Growing up in North Carolina, the need for Rev. Martin Luther King Jr., never seemed real. In the idyllic bubble that was Davidson, outside of Charlotte, the need for civil rights work and push for equality was distant. But as I aged the veils of unreality that clouded my view gradually stripped away, piece by piece, and I began to realize that my experience was not the norm – especially near Charlotte, an area that has had infamous struggles with racially based discrimination and segregation, particularly in its schools.

I learned that my high school mascot used to be "The Rebel", who would wave the Confederate flag during football games. Even more troubling was that the Klu Klux Klan used my school as a meeting place up until the late 1970s – well within living memory, and years after the passage of the Civil Rights Act of 1964 outlawing major forms of discrimination. I saw first hand the practice of an informal segregation by academics, as although the student population at my school was roughly 1/3 White, 1/3 Hispanic or Latino, and 1/3 African American, in my senior year taking Advanced Placement and International Baccalaureate classes, Hispanic, Latino and African Americans were visibly absent. My staff and teachers at the time were mostly White, with the notable exception of my Guatemalan Spanish teacher.
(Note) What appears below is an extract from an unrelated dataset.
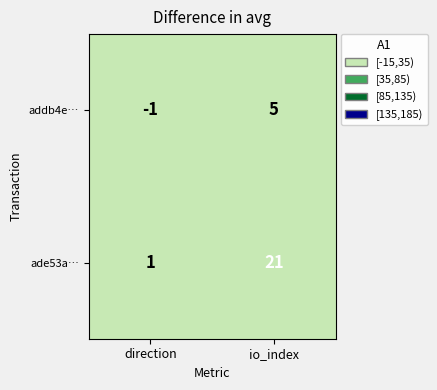

The value of ade53a… at direction is 2. True or false?

False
As a college history major I saw Martin Luther King as a product of his time and place, standing on the shoulders of the civil rights giants within the African American community that came before him while inspiring a new generation of fighters for civil rights and social justice. Someone like him was bound to come along, because the conditions were right. Other African Americans were organizing and doing great things-groups such as SNCC (Student Nonviolent Coordinating Committee), the NAACP, and the Urban League worked with Left-wing political groups such as the Socialist Party of America on the front lines of the struggle for civil rights. Out of this wellspring of passionate people with great ideas, mass communication and media, and other political movements- such as the rapid decolonization of Africa and Asia- meant that the world was ready for change. King himself, channeling Unitarian minister Theodore Parker, famously said, "the moral arc of the universe is long, but bends toward justice."
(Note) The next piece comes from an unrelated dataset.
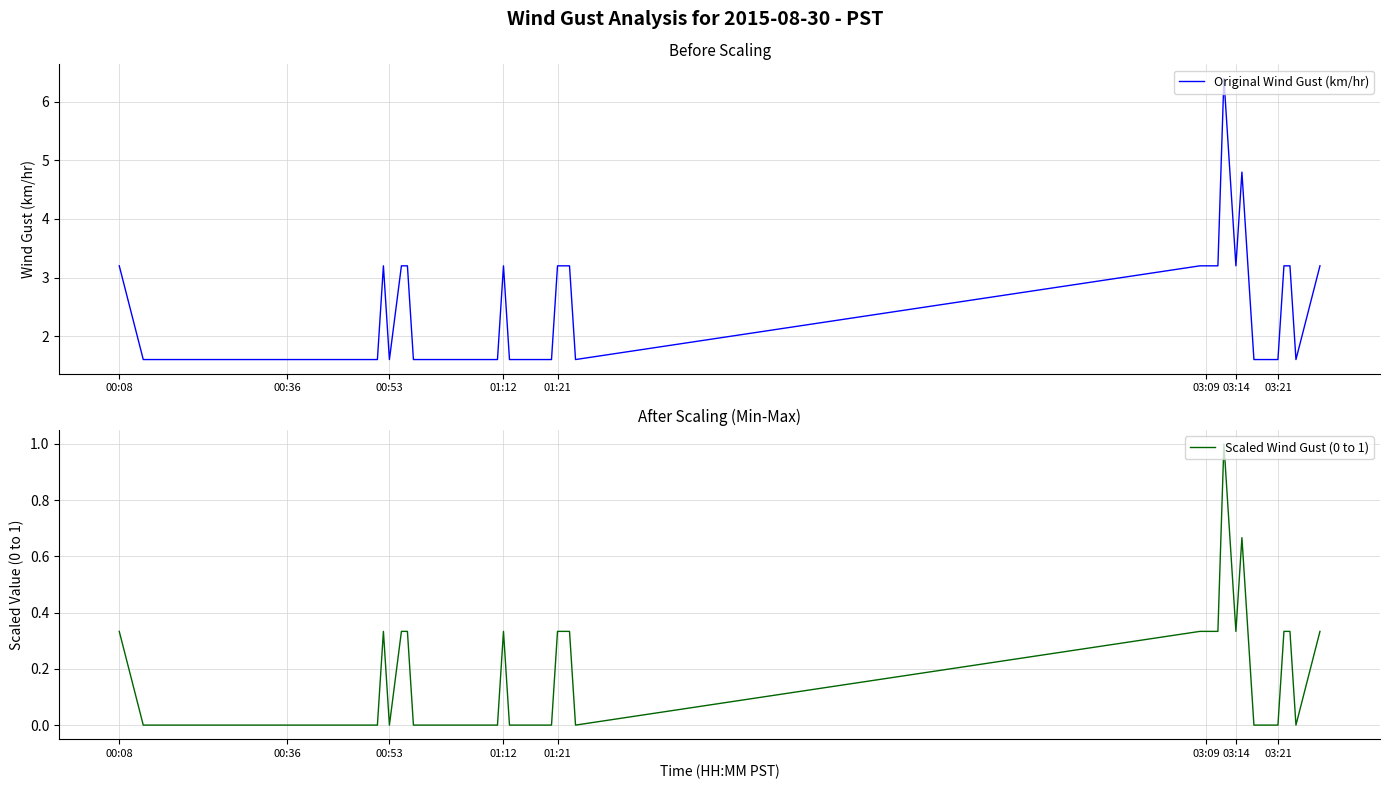

True or false: Scaled Wind Gust (0 to 1) and Original Wind Gust (km/hr) cross at least once.

False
But the universe does not "bend" on its own. It takes the work of many people, acting within and sometimes beyond, their capacities to change attitudes and opinions. The individual struggles of every person who marched, suffered, beat by police officers, attacked by dogs or shot down in cold blood down was not a historical inevitability. The Greensboro Four did not have to sit at a lunch counter marked for Whites-only. Unitarian Minister James Reeb could have preached for civil rights from the safety of his pulpit at All Souls Church, instead of being beaten to death by a mob in Selma, Alabama. Thousands of African American protesters and their allies- representing the full spectrum of diversity of the United States- did not have to harassed, intimidated, injured, and killed to protest for justice. They could have, as King describes in his famous "Letter from a Birmingham Jail", gone the path of waiting, negotiation, and non-action. The civil rights struggles that followed may have then been completely different; done with anger instead of love, vengeance instead of justice, as dreams deferred exploded like raisins in the sun.
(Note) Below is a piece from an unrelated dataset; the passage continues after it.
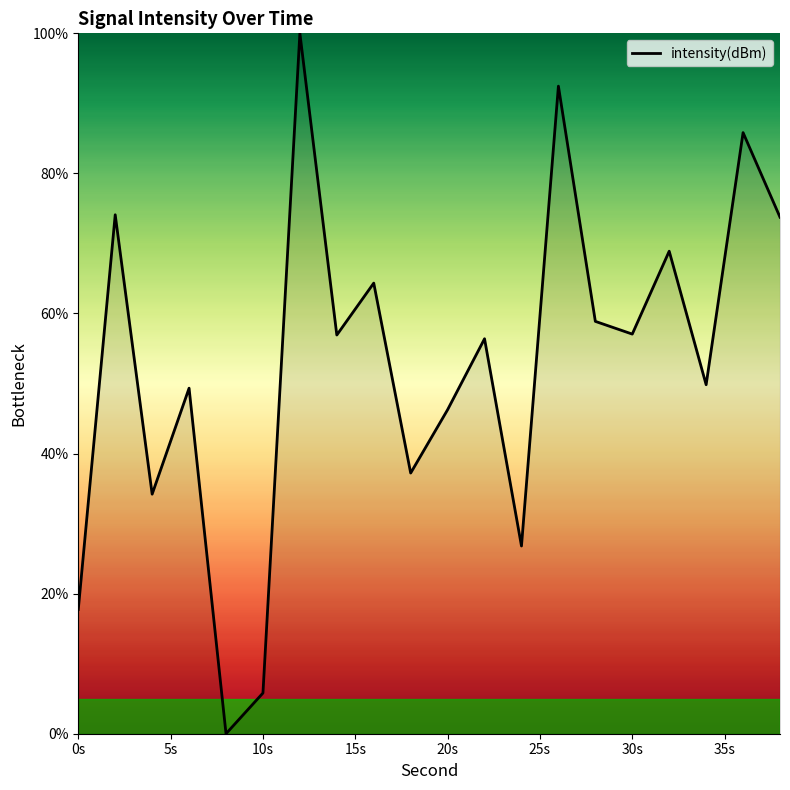

What is the greatest value displayed?

100.0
But they didn't. Through the choice of non-violence and love over hatred meant they were not just Standing on the Side of Love. They marched on the side of love; they suffered on the side of love and they died on the side of love. But their lives and deaths, have meaning. They started the United States down a path that it could not reverse course from- a powerful transformation that the country is still struggling with.

So my call for you is not just to Stand on the Side of Love, but to march, sing, pray, suffer, and live on the Side of Love.